On Josh Powell: Why did he do that, Mom?

by | Mar 4, 2012 | Parenting/Family | 11 comments

There have been a number of tragedies lately.

The ones involving children… are nearly unbearable.

Like what Josh Powell did.

My son (12) heard about this father who killed himself  and his little boys from classmates.

I do not tell my kids about tragedy unless it is necessary.

I didn’t bring up what happened with my kids because I didn’t want to tell my kids parents kill their kids.

I pause to digest that reality… …

But the news spread and on the way to the bus stop one morning my son asked…

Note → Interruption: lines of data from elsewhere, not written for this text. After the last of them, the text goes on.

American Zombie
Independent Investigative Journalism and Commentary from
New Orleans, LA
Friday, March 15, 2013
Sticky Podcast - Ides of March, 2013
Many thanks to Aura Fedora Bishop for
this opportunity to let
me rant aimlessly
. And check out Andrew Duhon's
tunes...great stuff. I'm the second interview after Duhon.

Some kids at school said there was this dad who blew up his house and killed his kids. Why did he do that, Mom?

My heart dropped.


How does a mother explain to a child why a parent would kill his own children?

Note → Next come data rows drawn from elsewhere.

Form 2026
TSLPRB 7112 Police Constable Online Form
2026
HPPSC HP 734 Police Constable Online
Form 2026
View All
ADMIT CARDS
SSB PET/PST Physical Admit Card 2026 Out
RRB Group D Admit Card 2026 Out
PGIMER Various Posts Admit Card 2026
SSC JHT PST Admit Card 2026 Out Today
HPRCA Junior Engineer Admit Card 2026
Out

I kept the details vague, but took the opportunity to share with my son how one bad decision can lead to more bad decisions… how one’s heart can harden as one consistently chooses to not do the right thing… and eventually your mind becomes sick. One’s heart become hard. Uncaring. One becomes so accustomed to not choosing what is right, it eventually loses it’s ability to… well… care.

I honestly have no idea what happened with Josh Powell, but I know I want my son to learn something beyond the evil of what happened.

I brought it around to us and our choices and why we talk a lot about choosing the good. And choosing right. And being kind. Being mindful.

When I think of these examples I think of Ephesians 4:27 and the “foothold of the Devil”. Those moments of temptation that open up a different path…

But whatever one’s belief system… the example applies. There are these moments where we get to choose. Occasionally there is ONE LIFE CHANGING moment that redirects everything. But I feel overall our direction is shaped by moments and choices built on more moments and choices. Like rock climbing and footholds. Combine it all with not taking a moment to look where each chosen foothold is leading… we end up in places.

My fear in talking to my son about what Josh Powell did was having to admit, as a parent, that there are parents who have killed their own children. This is one of the most heartbreaking things to ever have to discuss with one’s own child.

In the end, we were able to bring it around and make it something he was be able to learn from.

And I think he saw it. He seemed to “get” it… the concept that we need to work and effort in making overall good choices so that we do not become hard-hearted. That we need to be looking at our choices as steps in our development as people who are compassionate, people who are caring and people who change the world for good.

But it still sucks and breaks my heart.